Work instructions
Count the lines in the data that contain the string "sapeurs". Reply with the number alone.

Exercise material
--- START ---

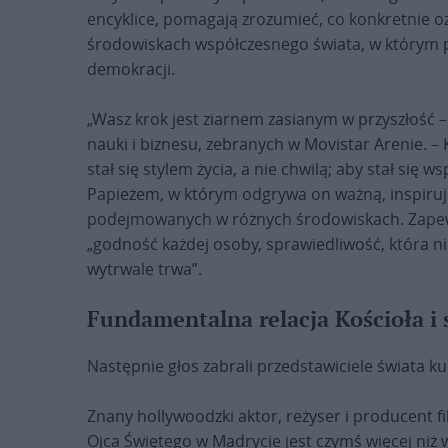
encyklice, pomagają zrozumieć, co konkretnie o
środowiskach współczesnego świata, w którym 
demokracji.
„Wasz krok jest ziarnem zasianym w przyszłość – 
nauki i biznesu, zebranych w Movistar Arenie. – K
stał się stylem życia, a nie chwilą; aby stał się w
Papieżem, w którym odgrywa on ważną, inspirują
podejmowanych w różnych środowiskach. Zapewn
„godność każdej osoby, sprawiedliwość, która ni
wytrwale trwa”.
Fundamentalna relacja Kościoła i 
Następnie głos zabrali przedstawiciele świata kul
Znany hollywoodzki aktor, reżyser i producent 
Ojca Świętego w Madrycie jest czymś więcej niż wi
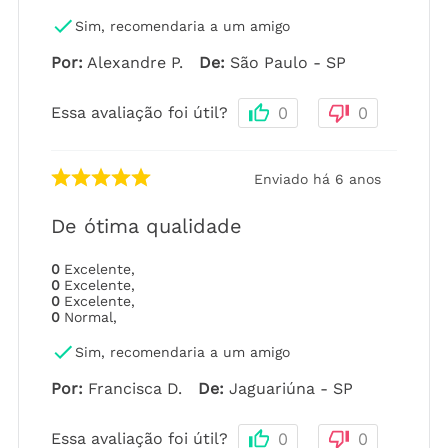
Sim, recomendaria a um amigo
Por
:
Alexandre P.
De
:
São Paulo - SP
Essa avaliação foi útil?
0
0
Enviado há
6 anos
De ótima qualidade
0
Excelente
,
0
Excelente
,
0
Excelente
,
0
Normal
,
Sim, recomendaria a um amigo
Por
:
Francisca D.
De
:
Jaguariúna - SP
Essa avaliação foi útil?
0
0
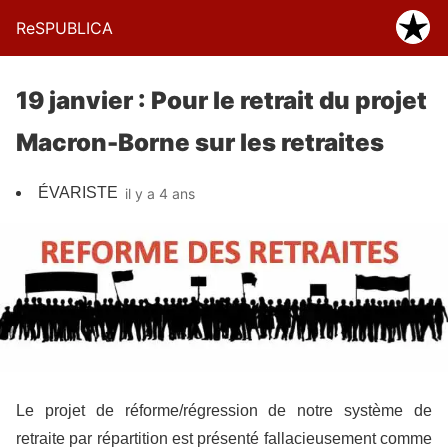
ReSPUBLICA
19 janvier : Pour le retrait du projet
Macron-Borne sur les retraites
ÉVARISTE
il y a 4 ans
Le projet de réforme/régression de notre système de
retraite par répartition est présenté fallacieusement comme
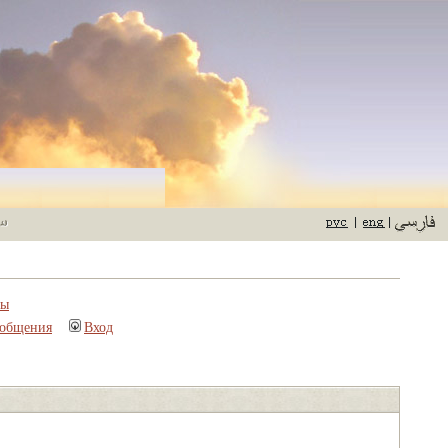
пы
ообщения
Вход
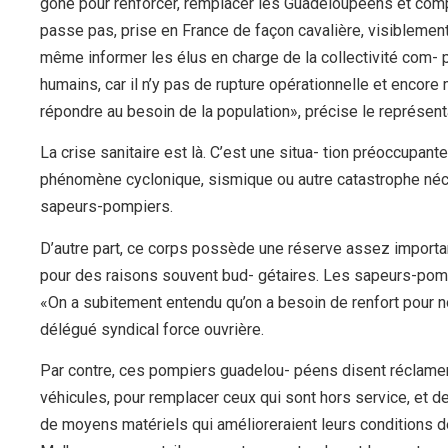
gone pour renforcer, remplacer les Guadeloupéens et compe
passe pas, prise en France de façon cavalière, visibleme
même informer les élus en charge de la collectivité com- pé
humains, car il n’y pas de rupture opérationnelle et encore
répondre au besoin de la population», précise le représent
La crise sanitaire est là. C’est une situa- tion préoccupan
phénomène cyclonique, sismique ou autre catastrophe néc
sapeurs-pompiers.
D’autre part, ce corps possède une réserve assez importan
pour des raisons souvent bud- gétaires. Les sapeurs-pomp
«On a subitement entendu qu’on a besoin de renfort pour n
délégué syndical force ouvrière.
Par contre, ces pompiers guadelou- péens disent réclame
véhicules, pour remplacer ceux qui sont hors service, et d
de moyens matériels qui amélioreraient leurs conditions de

--- END ---

Solution for this task
2